Exercises to complete =>
1 – Rewrite the part of the text on home lighting and light pollution starting with "1. Do your lights" and going on through "the lamp (bulb).", replacing "purpose" with "function" everywhere it appears.
2 – Pick up the text on home lighting and light pollution where it stops and write what comes next.

Document section =>
If we pitch in to improve our lighting at home, we can all help reduce light pollution.

Dark skies start at home

Did you know that 20% to 50% of outdoor residential lighting goes directly into the sky and contributes to light pollution due to poor shielding? You can do your part to reduce light pollution by started in your own backyard (or front porch, walkway, bedroom window, rooftop — anywhere!)  With the Five Principles for Responsible Outdoor Lighting, it is possible to reduce light pollution and create a beautiful, healthy, and safe lit environment where you live. 

Let’s review the Five Principles for Responsible Outdoor Lighting to see how they apply to your home lighting:

  1. Do your lights have a clear purpose? If you have some lighting that does not serve a purpose, disconnect them or simply remove the lamp (bulb).  
  2. Is the light directed to where it is needed? Take a good look at your light fixtures and consider how much light is aimed where it needs to be. If the light fixture has any light aimed at the sky, that is wasted light that contributes to light pollution. Consider finding light fixtures that are better shielded and more focused to eliminate any light going into the sky or onto your neighbor’s property.
  3. Are the lights generating more light than you really need? You might be overlighting, putting more light into the night environment than you need. Change your light switch to a dimmer, or use a lower-wattage bulb — you’ll be amazed at how little light you need for most nighttime activities!
  4. Are your lights on all night long? And if so, why? Consider using timers for porch lights and occupancy sensors for security lights. These simple controls will save a lot of energy and eliminate unnecessary lighting that contributes to light pollution.
  5. Are you using warmer colored lighting where possible? When purchasing outdoor lighting products for your home, look at the correlated color temperature (CCT) for the lamp or fixture, and make sure it’s 3000 K or lower. Higher numbers contribute more to light pollution.  

Now that you know the basics, follow this step-by-step guide to conduct an outdoor lighting assessment around your house, apartment building, property line, community center, or wherever appropriate to evaluate the impact of your light on the night. After completing the steps to make your home dark sky friendly, you can download and display a DarkSky Friendly Home Certificate! 

What about…

My neighbor’s lighting?

Supplied data =>

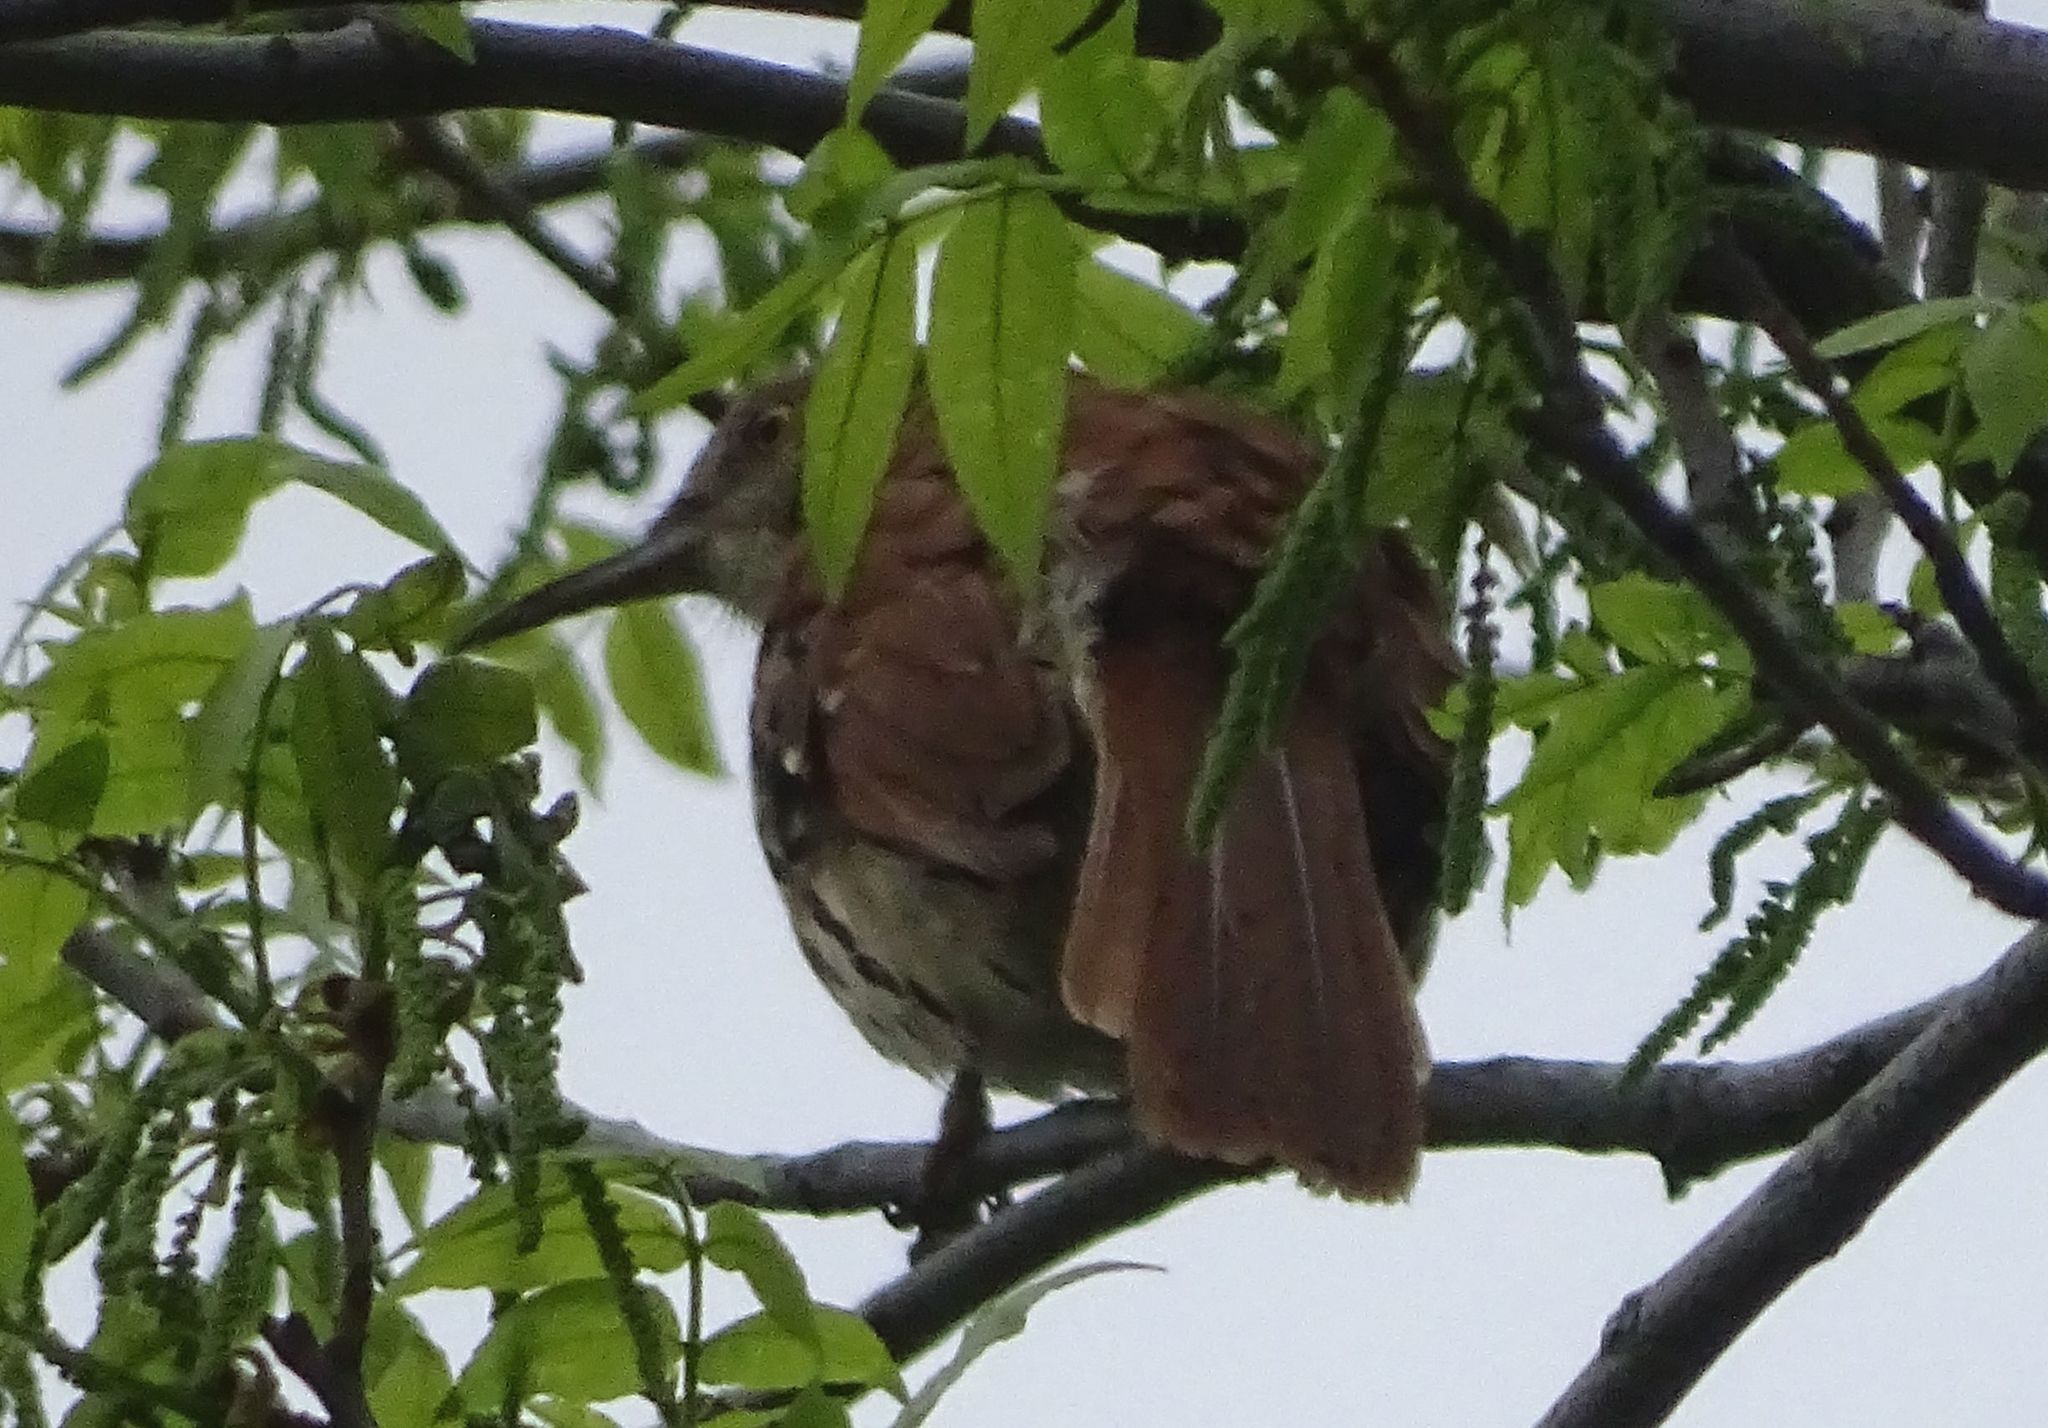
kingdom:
* * *
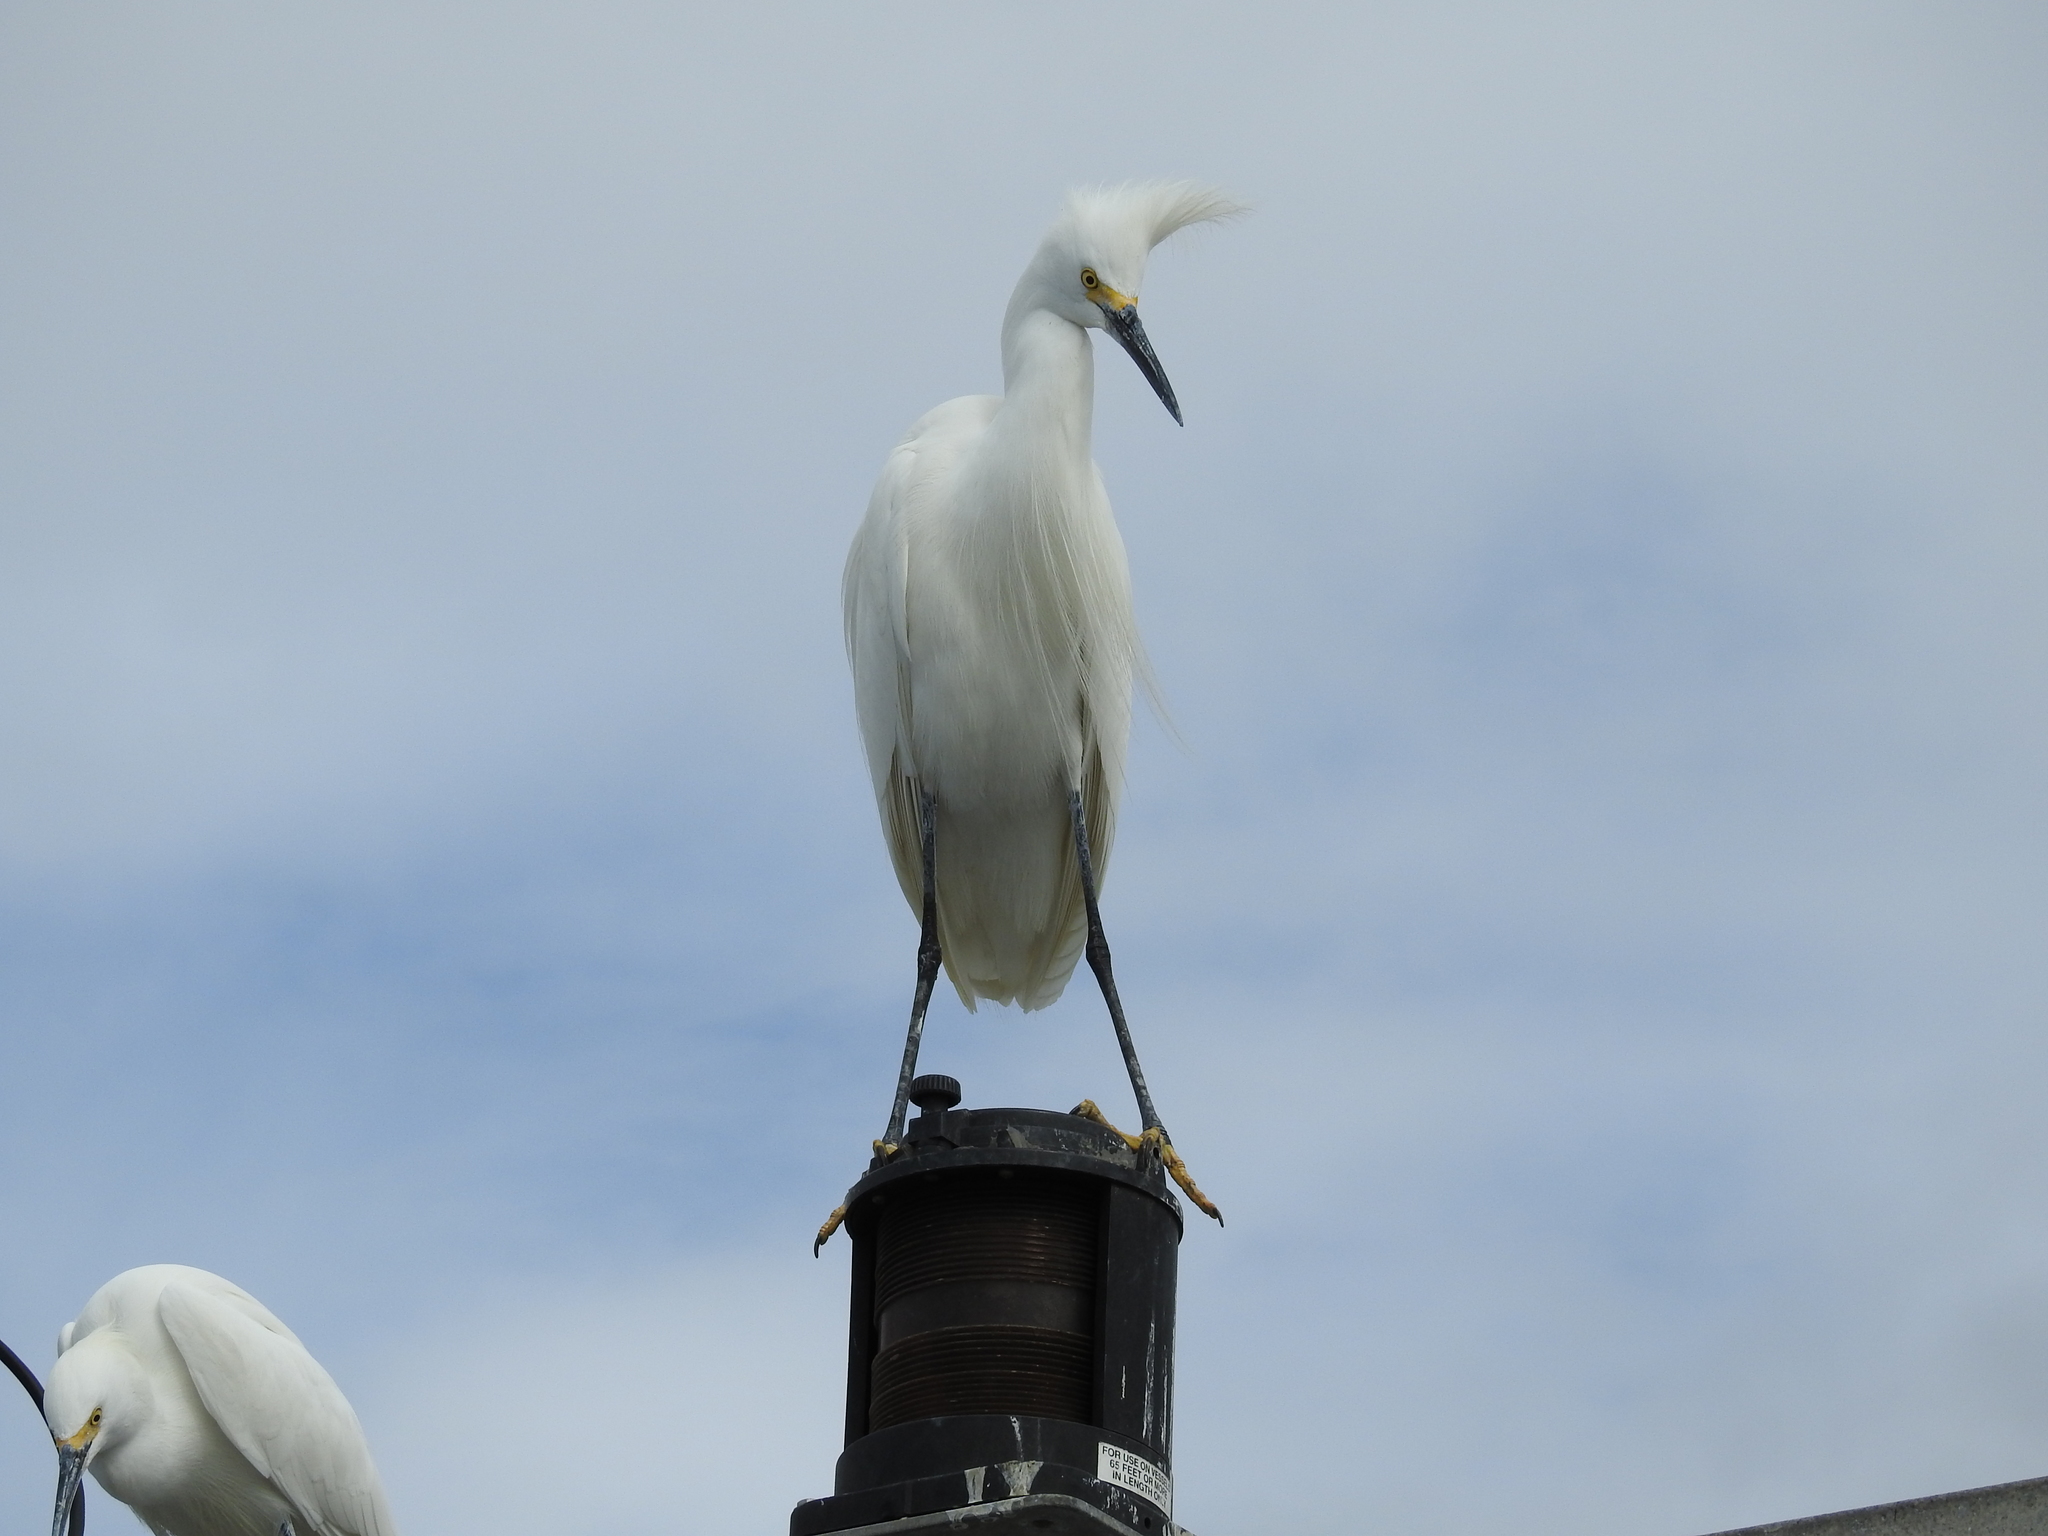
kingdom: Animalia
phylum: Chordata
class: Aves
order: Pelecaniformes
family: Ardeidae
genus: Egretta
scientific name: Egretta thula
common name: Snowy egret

Results by task =>
1 –
1. Do your lights have a clear function? If you have some lighting that does not serve a function, disconnect them or simply remove the lamp (bulb).

2 –
So you’ve addressed all your problem lighting, but what about the lighting that is beyond your control? Maybe your neighbor’s lighting shines in your bedroom window, or your landlord or property manager needs to make changes. Check out these tips for working with your neighbor’s lighting

My safety?

It’s important that your property is safe and responsibly lit to protect you from potential hazards, support wayfinding, or deter potential crime. But brighter does not equal safer. In fact, too much lighting can have the opposite effect. Learn more about lighting, crime, and safety

My neighborhood streetlights?

Estimates suggest that on average, street lighting accounts for about 50% of a city’s total light emissions. Learn what you can do about streetlights in your community.

I’ve addressed the issue at home. Now what?

Ready for the next step? Learn what you can do to take action today for a better night tomorrow. The universe will thank you.

Before (left), after (right): A car repair shop replaced its one unshielded fixture with two dark sky friendly fixtures, minimizing light pollution on surrounding trees and focusing lighting on the ground where it is needed, creating a better lit and safer backyard. (Photo: Joyce Harman)

Finding dark sky friendly lighting

Did you know? DarkSky works with lighting manufacturers and home retail stores so that you can easily source DarkSky Approved lighting. View DarkSky-certified residential lighting solutions.


  1. Range represents high and low estimates. Metric does not consider commercial and public lighting.
  2. Calculations by DarkSky from U.S. Department of Energy’s Energy Information Agency and U.S. Census Bureau data.